**Job**
The answer must be a single number: how many lines in the entries hold the string "vinho".

**Page-level text extractions**
--------------------------------

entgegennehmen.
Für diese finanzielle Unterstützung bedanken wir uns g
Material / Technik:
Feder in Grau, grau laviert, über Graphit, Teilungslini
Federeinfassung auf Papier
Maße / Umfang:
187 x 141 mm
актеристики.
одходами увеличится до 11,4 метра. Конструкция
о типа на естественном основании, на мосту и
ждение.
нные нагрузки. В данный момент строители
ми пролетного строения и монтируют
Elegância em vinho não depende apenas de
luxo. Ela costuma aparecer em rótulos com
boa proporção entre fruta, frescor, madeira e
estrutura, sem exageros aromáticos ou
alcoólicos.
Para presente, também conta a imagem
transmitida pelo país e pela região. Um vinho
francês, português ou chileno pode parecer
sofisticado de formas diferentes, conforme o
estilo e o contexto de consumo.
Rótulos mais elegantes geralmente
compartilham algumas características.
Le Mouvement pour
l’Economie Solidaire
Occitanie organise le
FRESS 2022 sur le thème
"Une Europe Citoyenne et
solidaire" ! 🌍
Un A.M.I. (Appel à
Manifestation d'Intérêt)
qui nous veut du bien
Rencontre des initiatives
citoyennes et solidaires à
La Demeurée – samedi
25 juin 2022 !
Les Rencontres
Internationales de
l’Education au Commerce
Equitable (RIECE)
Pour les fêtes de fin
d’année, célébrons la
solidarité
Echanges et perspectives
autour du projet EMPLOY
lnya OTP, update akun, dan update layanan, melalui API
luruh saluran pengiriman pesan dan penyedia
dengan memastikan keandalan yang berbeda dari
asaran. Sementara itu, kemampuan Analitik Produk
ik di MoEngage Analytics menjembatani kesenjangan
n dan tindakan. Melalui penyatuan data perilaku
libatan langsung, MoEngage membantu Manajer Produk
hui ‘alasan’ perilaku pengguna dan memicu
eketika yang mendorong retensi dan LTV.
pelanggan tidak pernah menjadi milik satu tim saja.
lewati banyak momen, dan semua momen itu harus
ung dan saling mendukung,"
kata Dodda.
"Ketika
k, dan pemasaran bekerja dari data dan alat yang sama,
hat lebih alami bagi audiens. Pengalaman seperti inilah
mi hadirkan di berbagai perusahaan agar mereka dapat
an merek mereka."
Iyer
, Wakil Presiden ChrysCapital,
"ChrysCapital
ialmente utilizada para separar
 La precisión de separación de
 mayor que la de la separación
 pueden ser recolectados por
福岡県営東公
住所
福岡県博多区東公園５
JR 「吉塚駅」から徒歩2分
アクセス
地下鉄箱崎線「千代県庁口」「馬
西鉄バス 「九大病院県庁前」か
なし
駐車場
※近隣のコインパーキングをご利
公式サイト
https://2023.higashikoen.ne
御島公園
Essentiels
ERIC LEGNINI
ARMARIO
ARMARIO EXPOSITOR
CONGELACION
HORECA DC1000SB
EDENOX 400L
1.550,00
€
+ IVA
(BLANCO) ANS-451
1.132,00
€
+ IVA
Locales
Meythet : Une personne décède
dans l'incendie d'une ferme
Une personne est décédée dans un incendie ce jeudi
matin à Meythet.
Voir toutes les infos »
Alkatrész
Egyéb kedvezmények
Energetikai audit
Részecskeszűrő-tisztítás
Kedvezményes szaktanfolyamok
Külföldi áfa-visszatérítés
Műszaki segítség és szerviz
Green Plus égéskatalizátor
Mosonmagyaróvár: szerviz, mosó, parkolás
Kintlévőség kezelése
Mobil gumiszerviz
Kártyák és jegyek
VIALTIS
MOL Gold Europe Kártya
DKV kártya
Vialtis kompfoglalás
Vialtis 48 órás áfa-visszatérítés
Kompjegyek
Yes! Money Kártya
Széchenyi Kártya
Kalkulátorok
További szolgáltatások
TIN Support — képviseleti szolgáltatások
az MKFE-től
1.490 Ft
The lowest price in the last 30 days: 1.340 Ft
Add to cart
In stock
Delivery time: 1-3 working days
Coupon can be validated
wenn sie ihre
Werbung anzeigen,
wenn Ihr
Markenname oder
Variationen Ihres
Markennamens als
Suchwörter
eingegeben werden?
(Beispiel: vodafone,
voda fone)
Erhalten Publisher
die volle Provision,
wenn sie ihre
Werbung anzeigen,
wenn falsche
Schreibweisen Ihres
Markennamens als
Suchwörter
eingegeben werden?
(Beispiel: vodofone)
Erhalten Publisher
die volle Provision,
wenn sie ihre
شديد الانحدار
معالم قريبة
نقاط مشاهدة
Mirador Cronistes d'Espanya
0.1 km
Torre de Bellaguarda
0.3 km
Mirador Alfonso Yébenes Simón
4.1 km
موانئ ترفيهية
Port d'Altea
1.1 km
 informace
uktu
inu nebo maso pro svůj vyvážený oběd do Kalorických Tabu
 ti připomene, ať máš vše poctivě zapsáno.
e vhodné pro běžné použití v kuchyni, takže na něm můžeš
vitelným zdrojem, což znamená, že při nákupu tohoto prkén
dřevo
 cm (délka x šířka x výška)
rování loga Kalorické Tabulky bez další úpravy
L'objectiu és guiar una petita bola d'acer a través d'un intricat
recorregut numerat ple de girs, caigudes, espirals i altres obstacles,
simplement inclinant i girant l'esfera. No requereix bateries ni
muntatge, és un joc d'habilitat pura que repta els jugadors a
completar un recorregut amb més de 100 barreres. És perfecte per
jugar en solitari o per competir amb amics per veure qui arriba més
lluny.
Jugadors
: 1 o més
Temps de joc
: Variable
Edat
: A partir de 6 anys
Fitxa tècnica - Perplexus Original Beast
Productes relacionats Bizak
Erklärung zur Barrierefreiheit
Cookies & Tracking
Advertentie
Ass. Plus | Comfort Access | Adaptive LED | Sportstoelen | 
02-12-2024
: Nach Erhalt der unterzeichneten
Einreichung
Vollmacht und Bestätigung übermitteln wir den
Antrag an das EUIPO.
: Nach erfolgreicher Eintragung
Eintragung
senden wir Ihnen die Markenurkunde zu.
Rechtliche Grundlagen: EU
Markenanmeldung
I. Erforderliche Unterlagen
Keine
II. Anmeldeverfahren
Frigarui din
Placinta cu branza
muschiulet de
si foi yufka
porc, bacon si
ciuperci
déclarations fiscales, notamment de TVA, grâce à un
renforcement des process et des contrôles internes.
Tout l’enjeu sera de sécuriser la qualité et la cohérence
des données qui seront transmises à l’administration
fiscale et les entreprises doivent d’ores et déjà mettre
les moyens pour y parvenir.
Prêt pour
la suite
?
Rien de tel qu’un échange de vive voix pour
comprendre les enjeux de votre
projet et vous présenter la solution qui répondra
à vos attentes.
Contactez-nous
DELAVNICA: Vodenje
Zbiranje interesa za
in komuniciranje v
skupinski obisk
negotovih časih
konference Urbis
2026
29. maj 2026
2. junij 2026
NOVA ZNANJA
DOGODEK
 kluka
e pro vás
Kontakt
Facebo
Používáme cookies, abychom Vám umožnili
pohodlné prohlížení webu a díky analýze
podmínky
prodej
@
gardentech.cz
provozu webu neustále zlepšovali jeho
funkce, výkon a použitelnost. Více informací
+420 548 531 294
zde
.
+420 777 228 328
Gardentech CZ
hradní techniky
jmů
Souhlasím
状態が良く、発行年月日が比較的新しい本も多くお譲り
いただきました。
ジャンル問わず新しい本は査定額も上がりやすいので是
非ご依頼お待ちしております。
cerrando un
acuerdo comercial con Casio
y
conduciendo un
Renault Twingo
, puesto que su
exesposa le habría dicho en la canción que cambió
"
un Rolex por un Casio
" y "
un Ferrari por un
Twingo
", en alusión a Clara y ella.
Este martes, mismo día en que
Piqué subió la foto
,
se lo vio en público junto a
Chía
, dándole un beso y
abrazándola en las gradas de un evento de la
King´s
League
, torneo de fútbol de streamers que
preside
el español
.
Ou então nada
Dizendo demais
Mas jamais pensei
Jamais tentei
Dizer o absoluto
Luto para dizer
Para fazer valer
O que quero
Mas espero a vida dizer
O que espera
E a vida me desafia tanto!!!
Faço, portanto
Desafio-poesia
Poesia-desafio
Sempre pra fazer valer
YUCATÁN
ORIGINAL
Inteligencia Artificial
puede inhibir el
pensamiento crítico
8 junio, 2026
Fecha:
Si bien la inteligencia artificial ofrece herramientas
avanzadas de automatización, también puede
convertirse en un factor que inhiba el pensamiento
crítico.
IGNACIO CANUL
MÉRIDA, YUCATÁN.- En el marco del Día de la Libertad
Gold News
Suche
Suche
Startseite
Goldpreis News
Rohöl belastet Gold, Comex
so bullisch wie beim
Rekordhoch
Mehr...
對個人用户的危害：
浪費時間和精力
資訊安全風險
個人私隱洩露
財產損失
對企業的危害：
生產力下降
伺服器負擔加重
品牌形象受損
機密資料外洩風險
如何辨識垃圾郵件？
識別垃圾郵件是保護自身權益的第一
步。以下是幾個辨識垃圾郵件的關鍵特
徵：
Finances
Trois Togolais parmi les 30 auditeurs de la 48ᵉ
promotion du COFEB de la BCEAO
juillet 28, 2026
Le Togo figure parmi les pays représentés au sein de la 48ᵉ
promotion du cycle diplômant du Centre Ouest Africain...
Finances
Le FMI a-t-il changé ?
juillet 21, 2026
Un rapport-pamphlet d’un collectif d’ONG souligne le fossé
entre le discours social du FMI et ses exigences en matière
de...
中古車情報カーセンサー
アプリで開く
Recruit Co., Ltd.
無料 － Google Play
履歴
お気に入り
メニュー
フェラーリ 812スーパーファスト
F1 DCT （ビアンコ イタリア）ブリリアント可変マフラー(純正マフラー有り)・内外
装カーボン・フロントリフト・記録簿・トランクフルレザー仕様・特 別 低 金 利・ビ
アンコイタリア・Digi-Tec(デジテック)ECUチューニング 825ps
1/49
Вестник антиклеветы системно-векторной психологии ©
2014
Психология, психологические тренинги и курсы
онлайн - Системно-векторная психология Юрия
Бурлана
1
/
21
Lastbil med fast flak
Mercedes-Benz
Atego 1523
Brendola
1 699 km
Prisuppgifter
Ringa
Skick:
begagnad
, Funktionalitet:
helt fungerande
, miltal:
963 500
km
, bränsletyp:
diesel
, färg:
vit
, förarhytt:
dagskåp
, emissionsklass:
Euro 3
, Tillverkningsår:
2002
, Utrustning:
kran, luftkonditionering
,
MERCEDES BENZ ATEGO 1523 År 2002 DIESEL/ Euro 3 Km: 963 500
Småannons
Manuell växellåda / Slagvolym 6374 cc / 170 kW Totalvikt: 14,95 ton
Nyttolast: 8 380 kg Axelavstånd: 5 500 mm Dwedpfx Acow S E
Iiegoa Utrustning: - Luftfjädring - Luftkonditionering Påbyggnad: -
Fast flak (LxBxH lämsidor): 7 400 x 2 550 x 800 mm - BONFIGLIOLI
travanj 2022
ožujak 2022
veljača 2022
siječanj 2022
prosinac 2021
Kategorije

--------------------------------

**Answer to this problem**
2